Ba slipped the gold bangles from my wrists. The gold ones were plain so I didn't mind taking them off, but I loved wearing my milk-glass bangles and the lakkh bracelets.

"A widow can't wear bangles," she said. "They are signs of a woman's good fortune. When your husband dies it's over."

"What if my good fortune comes back?"

"It doesn't."

Pretty as a peacock, twelve-year-old Leela had been spoiled all her life...

Customer Reviews

4 ratings

A Woman's Place?

There has been some comparison to the book Climbing the Stairs. While both are set in India during World War II, they are different books. I felt that Keeping Corner had more detail about Indian culture and I came away with a better understanding of a young woman's plight not so very long ago. In Keeping Corner we have twelve year old Leela who has been married at a very young age. Leela is your typical girl, and that's what I love about her. She isn't bookish and she really doesn't care about politics. She is interested in looking nice and wearing pretty clothes and jewelry. That is the extent of her life, and I think that makes her so much more interesting as a character. I mean what young adult doesn't like those things? Leela's life is turned upside down when her fiancé dies. Now she is a widow at a very young age and must "keep corner." She has to shave her head; lose her pretty clothes and jewelry. The community views her as bad luck. Leela is trapped insider her house for an entire year. While she is in mourning Leela's schoolteacher comes and helps her with her lessons. Leela doesn't want to be taught anything. She dislikes school. Yet, as time goes on Leela becomes more interested in her studies and she enjoys hearing about Gandhi. She grows as a character and realizes there maybe something out there for her. Maybe she can change how people view women. Keeping Corner is an excellent story that has a lot of great details about the era and the plight of women. There is also an index in the back (something Climbing the Stairs didn't have). I think students who are interested in historical fiction will enjoy this novel as well as students who enjoy reading about other cultures. There is no romance in this novel however, so that may turn some teens away from the book. However, I strongly encourage people to read this novel.

Great Read!

This is one of the best books I've read this year! I loved Kashmira's descriptive writing. This story keeps you on the edge of your seat to find out what happens to Leela after her husband's death and keeping corner for a year.

Home Imprisonment

As a member of the Brahman caste, the highest, twelve-year-old Leela doesn't notice the hardships of lower castes.Engaged at two and married at nine, Leela is soon to have her "anu," when she will move into the home of her husband. In the interim, she enjoys the life of a loved, petted member of her household which consists of her parents, her aunt and uncle, her older brother (away at school,)and Lakha, the man who takes care of their animals. Before the much anticipated anu, her husband is bitten by a venomous snake and dies. As a widow, Leela must have her head shaved, wear dull brown saris, and spend an entire year "keeping corner." She can't leave the house for an entire year. Only gradually does formerly light-hearted Leela come to understand the magnitude of the calamity that has befallen her. Set in India during the time that Gandhi is leading non-violent protests against the caste system and the British colonists, Leela's story exposes enormous gender inequalities as well. This novel follows Leela's inner growth during the year. She is tutored by her former principal, and she begins to read newspapers voraciously, equating the injustices suffered by Indians under British colonial rule with the injustices inflicted on her. Coming to appreciate education as her only hope, Leela endures the year of keeping corner, studying, until she ultimately triumphs. With first-rate prose, this work of fiction, based on the life of the author's great-aunt, is exciting and compelling within unusual confines.

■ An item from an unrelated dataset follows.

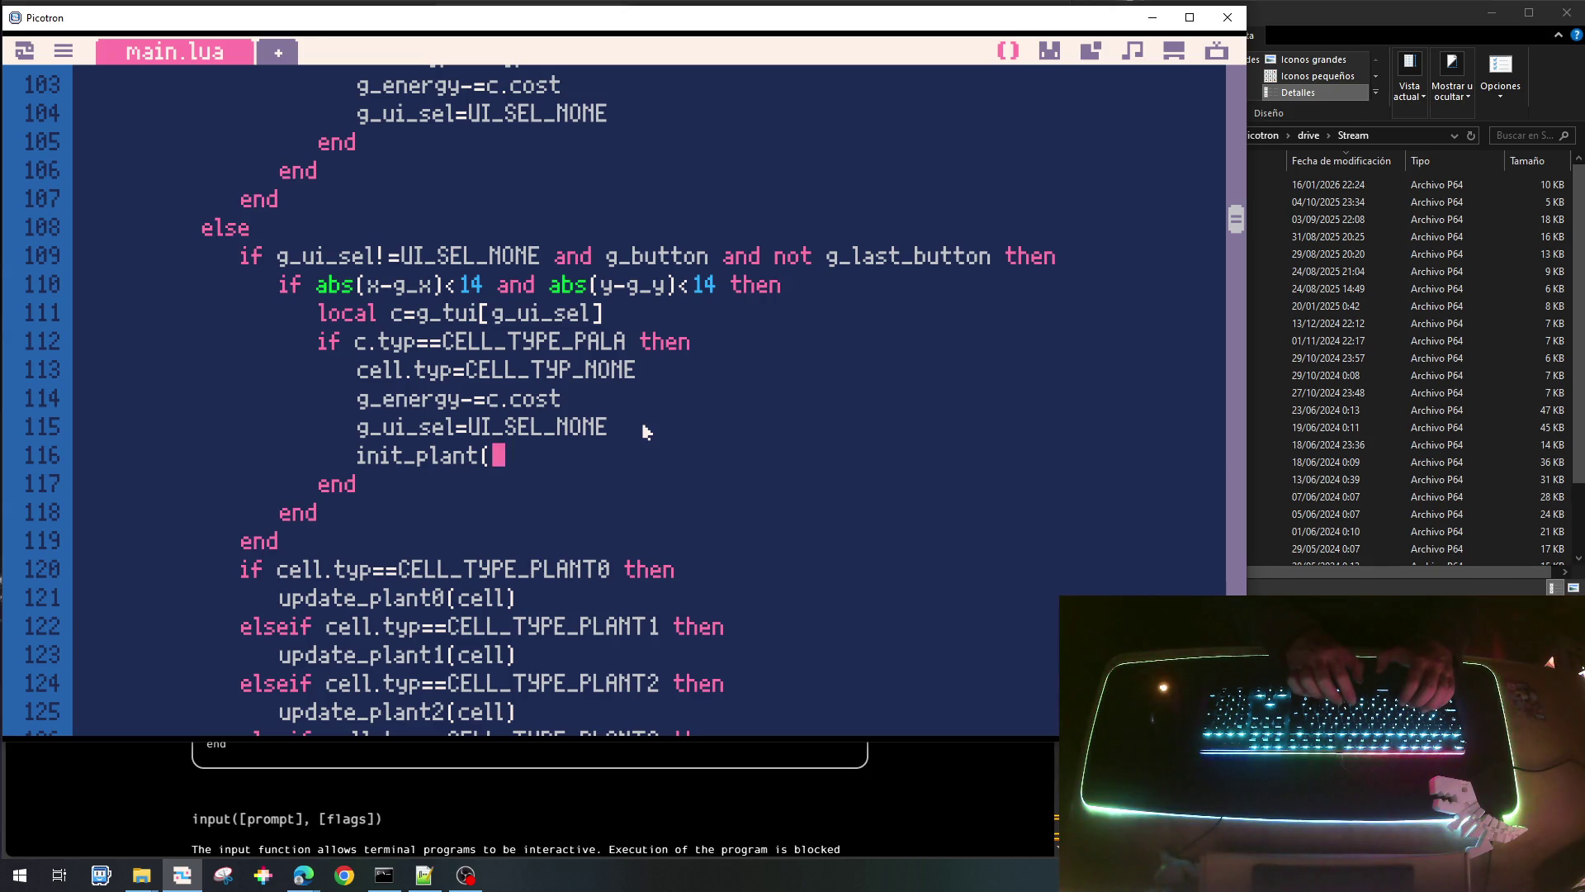
{"action": "type", "text": "cell)"}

Excellent reading for young adult and for all yound at heart

I thoroughly enjoyed the book. I could not describe it any better than critics did. This is a book set in pre-independence India with its harmful traditions - that may still be there - as one young girl with support of her family leads the way for a change. This will make a nice reading for any young reader who wishes to be carried away in this colorful story mixing history, struggle and enlightenment.